The company says the facility in Dorval, Que., will cost about $100 million and is expected to open before the end of 2027.
David Murray, the executive vice-president for manufacturing, IT and Bombardier Operational Excellence System, said the new plant would be about the size of two football fields and would expand the company’s manufacturing footprint.
“We’ll be able to bring more efficiency to the way we’re producing the aircraft,” he told reporters at the existing facility in Dorval, where the company assembles Challenger jets. “It’s also going to set us up to look more forward and respond to the future demand we have.”
He declined to say how many more planes the company would be able to produce after the plant opens, but said Bombardier has successfully increased its volume over the past five years.
The new facility will be constructed near its existing facilities in western Montreal and is expected to create some 330 jobs.
Quebec Economy Minister Christine Fréchette was present to announce a $35-million repayable loan from an Investissement Québec program to back the project.
Fréchette told journalists that supporting the expansion of Bombardier’s facilities will generate significant economic benefits for the province’s aerospace supply chain.
“The whole of Quebec will be mobilized thanks to this investment and expansion, and the economic benefits will be considerable,” she said.

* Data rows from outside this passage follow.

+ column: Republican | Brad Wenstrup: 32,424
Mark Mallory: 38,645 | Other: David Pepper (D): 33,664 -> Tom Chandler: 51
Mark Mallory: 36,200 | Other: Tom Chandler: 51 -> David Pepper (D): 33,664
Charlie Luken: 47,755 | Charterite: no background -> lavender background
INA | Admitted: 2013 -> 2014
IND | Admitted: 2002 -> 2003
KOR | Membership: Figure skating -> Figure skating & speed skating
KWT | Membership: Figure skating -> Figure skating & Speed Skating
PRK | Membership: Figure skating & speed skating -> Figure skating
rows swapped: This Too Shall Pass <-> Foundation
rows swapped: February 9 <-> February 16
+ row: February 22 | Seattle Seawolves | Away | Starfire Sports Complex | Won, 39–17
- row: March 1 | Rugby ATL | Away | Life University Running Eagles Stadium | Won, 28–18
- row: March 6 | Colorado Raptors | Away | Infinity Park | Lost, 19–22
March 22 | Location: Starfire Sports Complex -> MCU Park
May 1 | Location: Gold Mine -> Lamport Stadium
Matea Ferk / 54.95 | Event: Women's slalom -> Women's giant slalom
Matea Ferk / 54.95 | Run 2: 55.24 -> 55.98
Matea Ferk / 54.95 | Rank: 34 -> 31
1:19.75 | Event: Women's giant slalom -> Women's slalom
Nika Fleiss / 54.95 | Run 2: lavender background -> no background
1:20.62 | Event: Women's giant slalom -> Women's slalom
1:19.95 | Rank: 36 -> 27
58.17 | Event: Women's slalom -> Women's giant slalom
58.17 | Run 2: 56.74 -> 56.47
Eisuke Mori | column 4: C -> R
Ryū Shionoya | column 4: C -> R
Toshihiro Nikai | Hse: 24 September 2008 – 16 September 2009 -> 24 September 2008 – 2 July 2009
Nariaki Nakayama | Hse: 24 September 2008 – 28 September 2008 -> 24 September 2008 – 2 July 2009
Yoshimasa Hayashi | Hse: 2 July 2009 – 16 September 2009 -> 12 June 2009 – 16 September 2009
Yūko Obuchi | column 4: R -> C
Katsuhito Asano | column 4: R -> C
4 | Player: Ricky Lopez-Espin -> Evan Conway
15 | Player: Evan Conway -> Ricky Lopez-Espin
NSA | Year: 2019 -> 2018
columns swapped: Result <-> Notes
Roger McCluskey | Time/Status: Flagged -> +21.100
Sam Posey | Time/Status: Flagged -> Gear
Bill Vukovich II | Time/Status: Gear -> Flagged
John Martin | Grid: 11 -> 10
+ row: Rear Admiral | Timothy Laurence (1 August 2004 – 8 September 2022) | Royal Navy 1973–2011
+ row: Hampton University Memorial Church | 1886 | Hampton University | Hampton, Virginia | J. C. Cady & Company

She highlighted the importance of aerospace as “a motor of growth and a motor of wealth creation,” adding that Bombardier alone accounted for five per cent of the value of the province’s total exports.
In 2024, the sector generated more than $22 billion in sales and employed 43,000 people in Quebec, she said.
The president and CEO of the Montreal-based company, Éric Martel, said last November that strong international demand had led Bombardier to consider increasing its production rate, potentially resulting in new hires at the Dorval plant, where the Challenger 3500 business jet is assembled.
At the time, Martel had noted investments may be necessary to carry out its plan.